Acting Minister of Education, Technological and Vocational Training, Senator Lucille Moe, has praised the contribution of the island’s post-secondary institutions to the country’s human resource capital.
However, she emphasized that further strides needed to be made to ensure that the quality of Barbados’ education system produces critical thinking decision makers who could contribute to “building a nation that is economically sound and that competes with distinction in the global economy”.
Senator Moe was speaking at the closing ceremony for the Sixth International Conference on Higher Education (ICHE), held under the theme: Modern Education and Economic Stimulation: Innovation, Praxis and Sustainability. It concluded yesterday at the Hilton Barbados Resort.
“Within the Barbadian context, our efforts must coalesce around maintaining considerable levels of public and national investment in education at all levels, to ensure the maintenance of noticeably impressive returns on our investments. Currently, our TVET provision does not sufficiently meet the demands of matriculation and we turn away many students every year seeking spaces to study,” the Senator told the gathering of educators and students.
Adding that there was a need to expand capacity and access in our existing institutions, she said this would bring greater course diversity in diploma and degree offerings, broader apprenticeship offerings and a critical rationalisation of how and where resources are deployed to meet the emerging needs of the society.
Senator Moe also noted that the Erdiston Teachers’ Training College, the Barbados Community College, the Samuel Jackman Prescod Institute of Technology and the Barbados Vocational Training Board had completed the registration stage for accreditation with the Barbados Accreditation Council and were collaborating towards securing Institutional Accreditation.
She proffered the view that the focus for higher education institutions needed to be on education for sustainable development.

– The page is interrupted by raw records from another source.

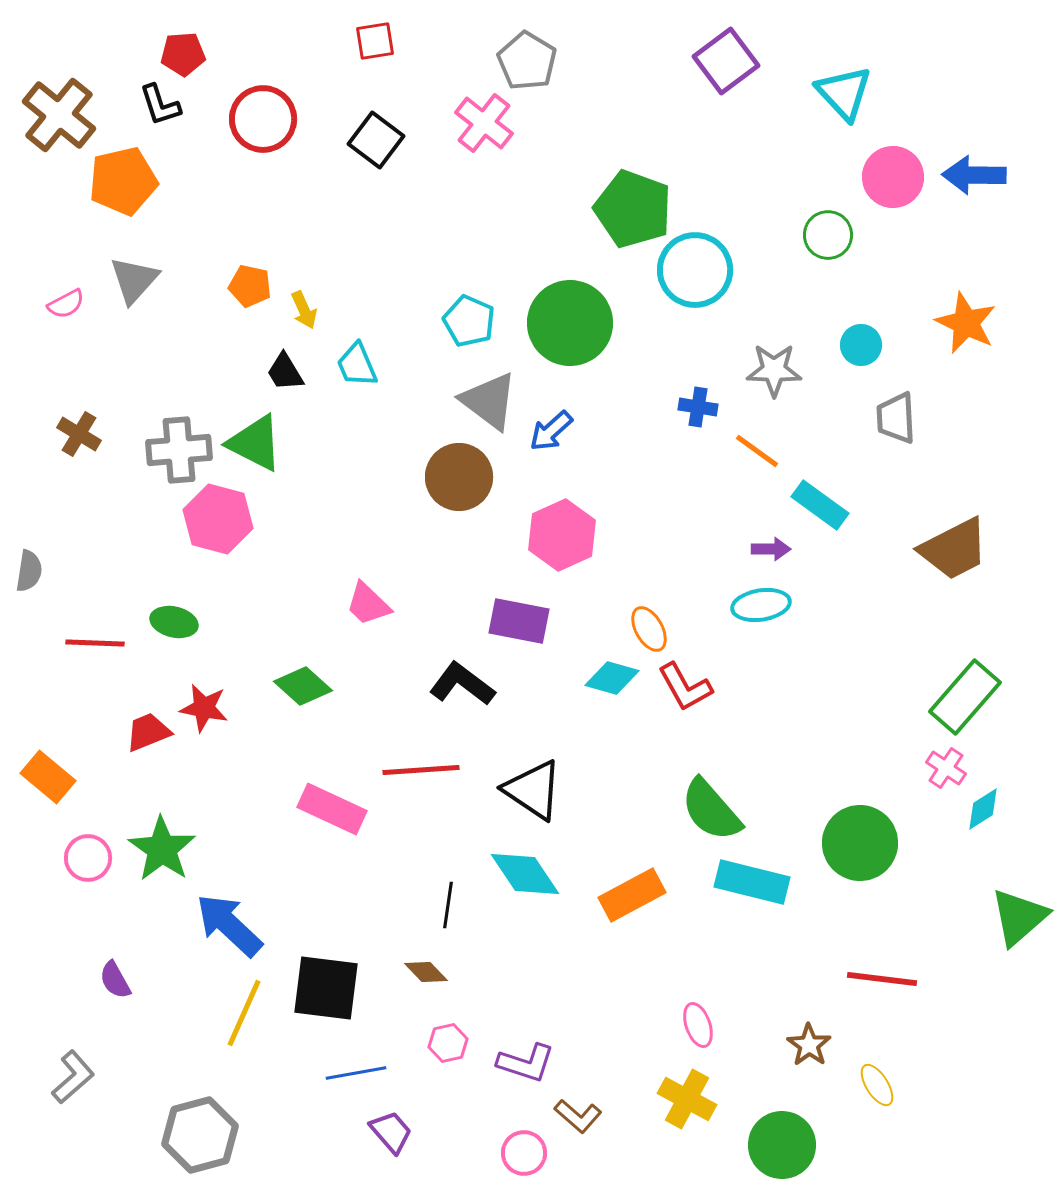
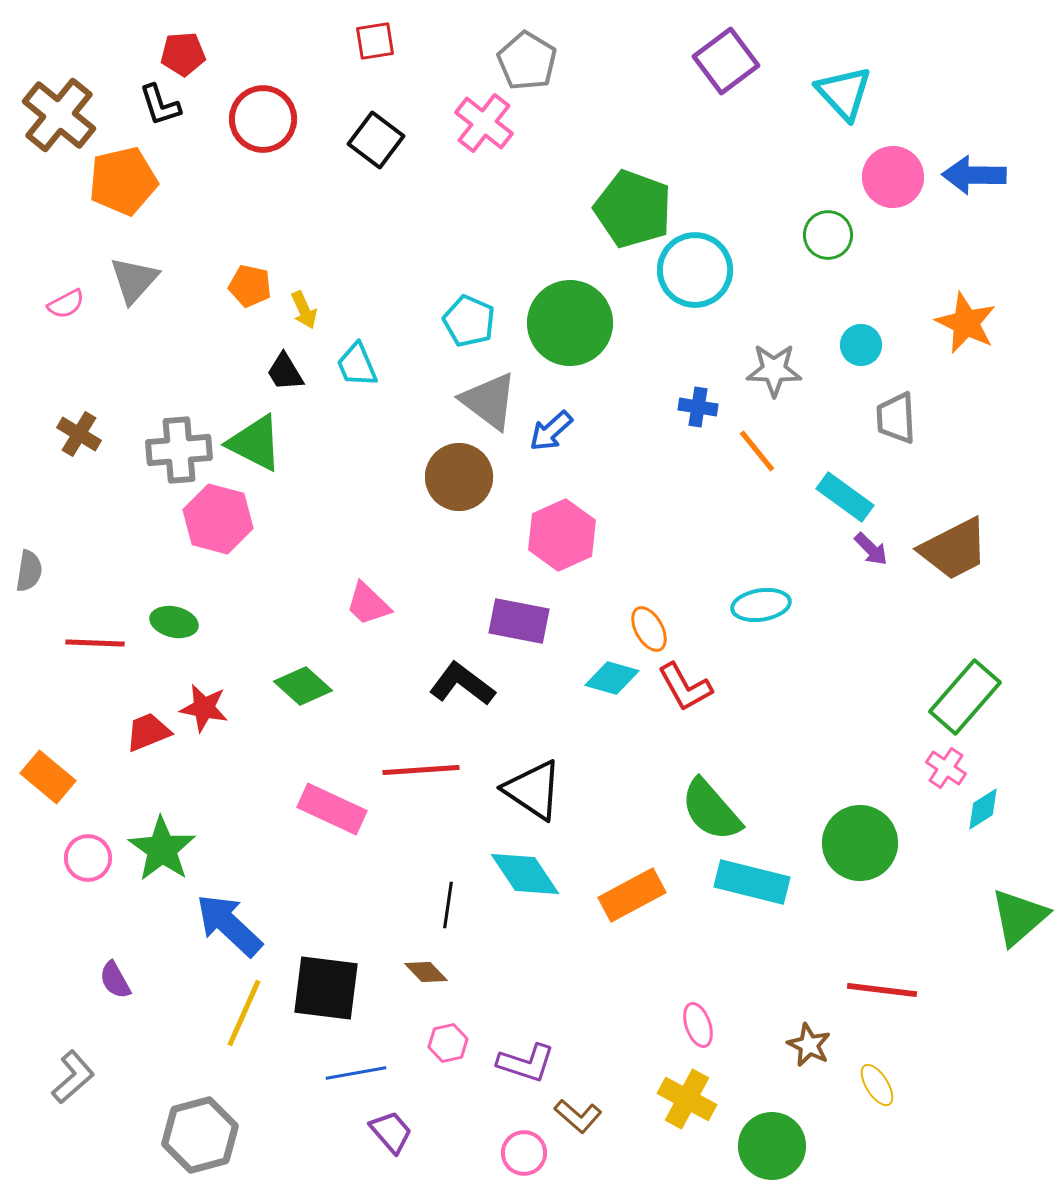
orange line at (757, 451): rotated 15 degrees clockwise
cyan rectangle at (820, 505): moved 25 px right, 8 px up
purple arrow at (771, 549): moved 100 px right; rotated 45 degrees clockwise
red line at (882, 979): moved 11 px down
brown star at (809, 1045): rotated 9 degrees counterclockwise
green circle at (782, 1145): moved 10 px left, 1 px down
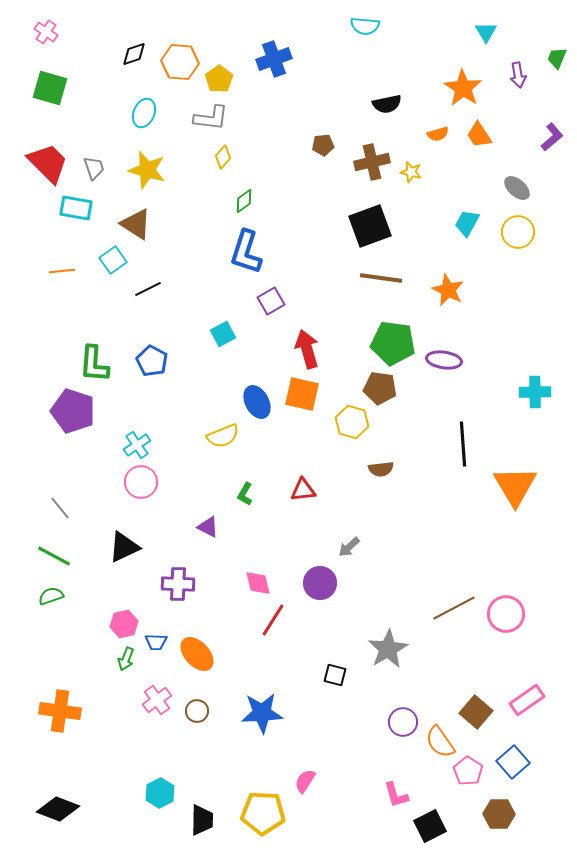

That is, developing knowledge areas which addressed the vulnerabilities that threatened small-island developing states like Barbados. Two such areas, she pointed out, were environmental protection and disaster risk reduction.
The ICHE also examined the potential for economic growth through the renewable energy sector. The Senator said programmes in photovoltaic installation and maintenance were now being offered and students were being introduced to new high-level techniques and skill sets. This would also provide opportunities for entrepreneurship, she explained while producing skilled craftsmen and technologists for the energy sector.
“This is a start! But, we recognise the importance of building this sector to provide services to the Caribbean region by offering scores of programmes from the Skills Training Programme all the way through to UWI. We did it with an innovative solar water heating industry and we can push on to position ourselves to put a substantial dent in our fossil fuel bill and CO2 emissions,” Senator Moe emphasized.
However, the Acting Education Minister said that in order to deliver this level of new training, “a fresh mind-set and a commitment to continuous professional development” was necessary in addition to new teaching and learning strategies.